Means of Production

In classical economics, “Means of production” are the necessary conditions for producing things that do not include financial capital or human beings– together, all three elements are termed “factors of production.” Interestingly, Marx apparently used factors of production interchangeably with productive force (paralleling List’s use of political force). Because Marx and Engels proposed that economics were primary, concern over production was central to their technological theories.

Marxist theory is substantially an instrumental theory in that factors of production include instruments of labor and subjects of labor (raw materials). Encountering this usage, I find myself wondering if it’s actually possible to sort instruments into these niche categories. Recall that Engels had argued that instruments of violence  were the source of all political power; a hammer can be used to produce a house, or to bash in someone’s skull. Given that, are such these terms useable in a coherent manner?
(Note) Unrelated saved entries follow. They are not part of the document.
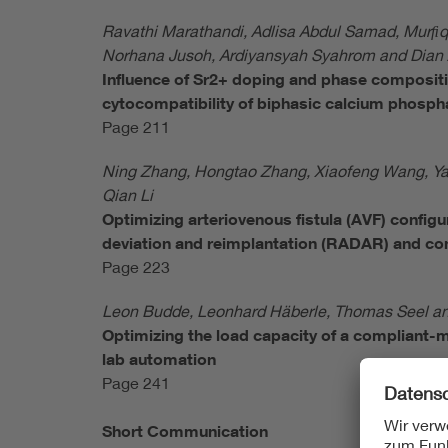
Ravathi Marathandi, Adlisa Abdul Samad, Murﬁ
Norhana Jusoh, Ardiyansyah Syahrom and Dian
Influence of Sr2+ doping and phase composit
cytocompatibility of biphasic calcium phospha
Page 211
Ning Zhang, Hongtao Zhang, Xiaofeng Wang, Yan
Qian Li
Optimizing arteriovenous fistula (AVF) configu
deviation and reimplantation (RADAR) and co
Page 223
Leon Budde, Leonhard Häberle, Thomas Seel an
Optimizing the load capacity of a compliant
lab automation
Page 241
Short Communication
It bears noticing that List’s National System  fed directly into National Socialism as it nationalized industry in the name of the Fatherland, seizing not only the factories but also the raw materials to produce a war machine in the name of political force. Mao and Stalin used Marxist theory to justify deploying their workforce in camps and cooperative farms in the name of national economic force. These developments are part of the reason why by the time Hannah Arendt was approaching her terminology in “On Violence” she chose to avoid the term force to describe this type of means, because force had become synonymous with violence.
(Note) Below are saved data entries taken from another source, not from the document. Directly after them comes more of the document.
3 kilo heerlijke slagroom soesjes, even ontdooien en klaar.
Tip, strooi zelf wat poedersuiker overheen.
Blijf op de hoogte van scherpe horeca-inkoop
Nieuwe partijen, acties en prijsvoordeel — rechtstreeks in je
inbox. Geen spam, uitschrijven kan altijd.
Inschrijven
Arendt’s vocabulary is attractive because it makes it possible to argue from definitions, which does not seem possible with loose categories like instruments of production and instruments of violence. For example, if we define power as separate from strength then it isn’t possible to talk of the “strength” of a nation-state, because strength is defined as an individual characteristic. Power, on the other hand, could be attributed to the confluence of people working together in the nation-state. Her move to distance violence from either of these categories (by definition) contributes a lot to our understanding of it. However, making the claim that violence is instrumental in nature without clearly differentiating it from instrumental production is a dangerous oversight. I’m discovering that Marx has quite a bit to contribute in this area, if not through a clear frame of reference, through demonstrating just how fraught the terminology is.

Force vacillates between productive and destructive impulses that aren’t teased apart easily. Another aspect is deciding if it is singular (like strength) or plural (like power). Questions for another day.